Does RBN give a reliable metric for comparing antennas?

I see that lots of hams depend on HF RBN to compare to antennas, or to compare before and after a change.

Experience says that A/B comparisons on HF are subject to variation in Ionospheric propagation paths, and that variation can be wide in range and rapid.

An example

Above is a plot of signal strength of an 80m A1 Morse (CW) beacon measured in 20Hz bandwidth over 15min snapshot (a terrestrial path of length 105km).

The signal strength ranges over 35dB during that period, and can change 15dB in 15s.

Note that the variation is likely to be frequency, path and time dependent.

Clearly simple spot A/B comparisons, or even averaging 10 A/B comparisons is not likely to give a meaningful comparison with an underlying propagation channel showing this type of characteristic.

Parametric statistics

Be aware that this data source is not usually normally distributed, and application of parametric statistics that assume so is questionable. The above frequency distribution is not quite bell shaped, they are often much worse and usually fail standard statistical tests for a normal distribution.

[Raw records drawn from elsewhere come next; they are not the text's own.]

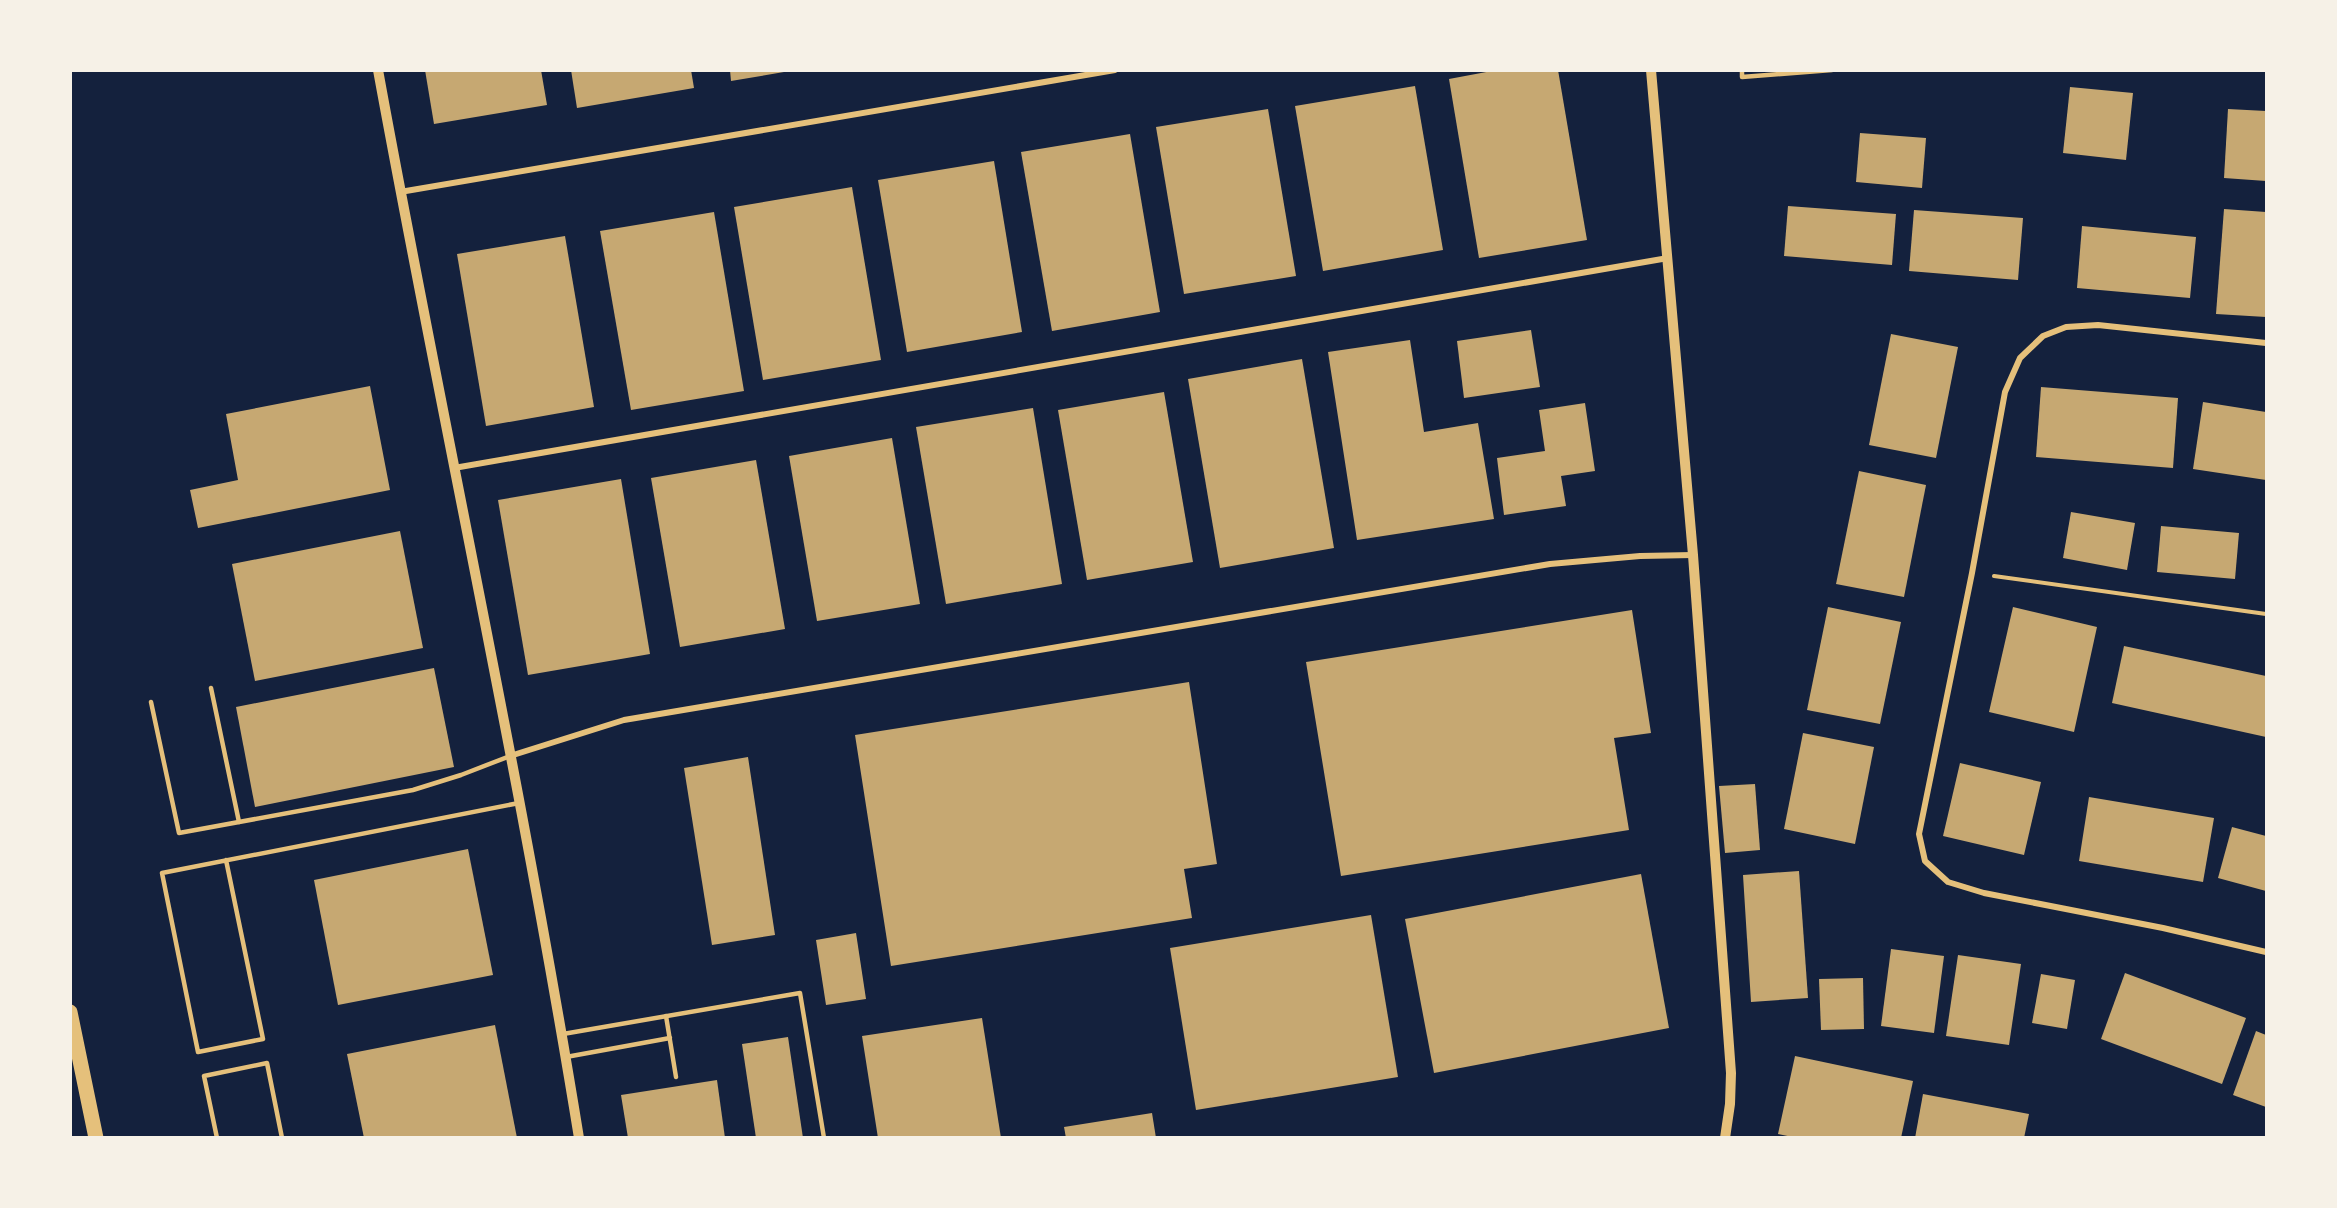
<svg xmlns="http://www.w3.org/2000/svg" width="2337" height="1208" font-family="'Sofia Sans Condensed',sans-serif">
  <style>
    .building { fill: #c6a872 }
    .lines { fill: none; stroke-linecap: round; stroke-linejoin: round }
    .path { stroke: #e5c07b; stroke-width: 4 }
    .service { stroke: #e5c07b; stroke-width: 4.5 }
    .minor { stroke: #e5c07b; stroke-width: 6 }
    .tertiary { stroke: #e5c07b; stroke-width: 10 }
    .primary { stroke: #e5c07b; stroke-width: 15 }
  </style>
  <rect width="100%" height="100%" fill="#14213d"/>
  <g class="building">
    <polygon points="425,70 541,70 547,105 434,124"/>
    <polygon points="571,70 691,70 694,88 577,108"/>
    <polygon points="730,70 784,70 784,72 731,81"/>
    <polygon points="1497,70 1558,70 1587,240 1479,258 1449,79"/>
    <polygon points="1415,86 1443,250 1323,271 1295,106"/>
    <polygon points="2070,87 2133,93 2126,160 2063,153"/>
    <polygon points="1268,109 1296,276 1184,294 1156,127"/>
    <polygon points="2228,109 2266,111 2266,181 2224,178"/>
    <polygon points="1860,133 1926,138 1922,188 1856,182"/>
    <polygon points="1130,134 1160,312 1052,331 1021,152"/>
    <polygon points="994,161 1022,332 907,352 878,180"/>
    <polygon points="852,187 881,360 763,380 734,207"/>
    <polygon points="1788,206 1896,214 1892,265 1784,256"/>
    <polygon points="2224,209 2266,212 2266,317 2216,314"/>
    <polygon points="1914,210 2023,218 2018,280 1909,271"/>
    <polygon points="714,212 744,391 631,410 600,231"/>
    <polygon points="2082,226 2196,237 2190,298 2077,288"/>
    <polygon points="565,236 594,407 486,426 457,254"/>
    <polygon points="1531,330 1540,387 1464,398 1457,341"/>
    <polygon points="1891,334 1958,347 1936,458 1869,445"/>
    <polygon points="1410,340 1424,432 1478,423 1494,519 1357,540 1328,352"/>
    <polygon points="1302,359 1334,548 1220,568 1188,379"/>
    <polygon points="370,386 390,490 198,528 190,490 238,480 226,414"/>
    <polygon points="2041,387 2178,398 2173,468 2036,457"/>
    <polygon points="1164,392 1193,562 1087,580 1058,410"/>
    <polygon points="2203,402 2266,412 2266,480 2193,469"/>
    <polygon points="1585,403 1595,471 1561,476 1566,506 1504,515 1497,458 1545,451 1539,410"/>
    <polygon points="1033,408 1062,584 946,604 916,427"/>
    <polygon points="892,438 920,604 817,621 789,456"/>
    <polygon points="756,460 785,629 680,647 651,478"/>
    <polygon points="1859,471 1926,485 1904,597 1836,584"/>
    <polygon points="621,479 650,654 528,675 498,500"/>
    <polygon points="2071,512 2135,523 2127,570 2063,558"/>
    <polygon points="2161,526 2239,533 2235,579 2157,572"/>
    <polygon points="400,531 423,648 255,681 232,564"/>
    <polygon points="1828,607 1901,622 1880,724 1807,710"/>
    <polygon points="2013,607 2097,627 2074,732 1989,712"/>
    <polygon points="1632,610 1651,733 1614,738 1629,830 1341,876 1306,662"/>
    <polygon points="2124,646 2266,676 2266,737 2112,703"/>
    <polygon points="434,668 454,767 255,807 236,707"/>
    <polygon points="1189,682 1217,864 1184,869 1192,918 891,966 855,735"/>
    <polygon points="1803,733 1874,747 1855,844 1784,829"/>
    <polygon points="748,757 775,935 712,945 684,768"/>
    <polygon points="1960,763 2041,782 2024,855 1943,836"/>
    <polygon points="1755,784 1760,850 1725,853 1719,786"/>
    <polygon points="2089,797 2214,818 2203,882 2079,861"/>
    <polygon points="2232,827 2266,836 2266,891 2218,878"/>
    <polygon points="468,849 493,975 338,1005 314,880"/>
    <polygon points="1799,871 1808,998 1751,1002 1743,875"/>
    <polygon points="1641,874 1669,1028 1434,1073 1405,919"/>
    <polygon points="1371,915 1398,1077 1196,1110 1170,948"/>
    <polygon points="856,933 866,999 826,1005 816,940"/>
    <polygon points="1891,949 1944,956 1934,1033 1881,1026"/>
    <polygon points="1958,955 2021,964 2009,1045 1946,1036"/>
    <polygon points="2125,973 2246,1018 2222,1084 2101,1039"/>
    <polygon points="2041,974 2075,980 2067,1029 2032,1023"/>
    <polygon points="1863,978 1864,1029 1821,1030 1819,979"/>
    <polygon points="982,1018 1001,1138 878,1138 862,1036"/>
    <polygon points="495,1025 517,1138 364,1138 347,1054"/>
    <polygon points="2256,1031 2266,1035 2266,1107 2233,1095"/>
    <polygon points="788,1037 803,1138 756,1138 742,1044"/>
    <polygon points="1795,1056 1913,1081 1901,1138 1797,1138 1778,1134"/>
    <polygon points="717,1080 725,1138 628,1138 621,1095"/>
    <polygon points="1923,1094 2029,1114 2024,1138 1915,1138"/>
    <polygon points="1152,1113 1156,1138 1066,1138 1064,1127"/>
  </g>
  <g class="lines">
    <polyline class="path" points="1994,576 2266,614"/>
    <g class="service">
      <polyline points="1742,70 1742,77 1832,70"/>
      <polyline points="211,688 239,822"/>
      <polyline points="151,702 179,833 413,790 461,775 510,756"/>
      <polyline points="226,860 263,1039 198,1052 162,873 519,803"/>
      <polyline points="666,1016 676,1077"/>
      <polyline points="563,1034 800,993 824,1138"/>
      <polyline points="566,1057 670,1038"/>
      <polyline points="217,1138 204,1076 267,1063 282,1138"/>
    </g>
    <g class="minor">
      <polyline points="400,192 1115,70"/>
      <polyline points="2266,343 2098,325 2066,327 2043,336 2020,358 2005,392 1972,573 1919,834 1925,861 1948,882 1984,893 2163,928 2266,952"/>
      <polyline points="454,468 1668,258"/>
      <polyline points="510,756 624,720 1550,564 1640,556 1693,555"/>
    </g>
    <g class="tertiary">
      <path d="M378 70C443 426 521 780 579 1138"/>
      <polyline points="1651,70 1693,555 1731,1073 1730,1104 1725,1138"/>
    </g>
    <polyline class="primary" points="70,1012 96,1138"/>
  </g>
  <rect width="2337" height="1208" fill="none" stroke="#f6f1e7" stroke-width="144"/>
</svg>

Above, this data fails the Shapiro-Wilk test for normality.

What does this mean? It means that taking means, standard deviation, differences of means etc is unsound statistics, though in this case, it is not very bad. You might think of it as weakly normally distributed in this case.

BTW, rounding measurements to 1dB (as lots of tools like RBN, WSPR etc do) degrades the result of the Shapiro-Wilk test for normality.

A few random selections of 10 continuous observations yielded very poor Shapiro-Wilk test results.

Above is a typical small sample (10) rounded to 1dB, it would be quite wrong to assume normal distribution, eg to calculate the difference in means to compare two antennas, it is junk science.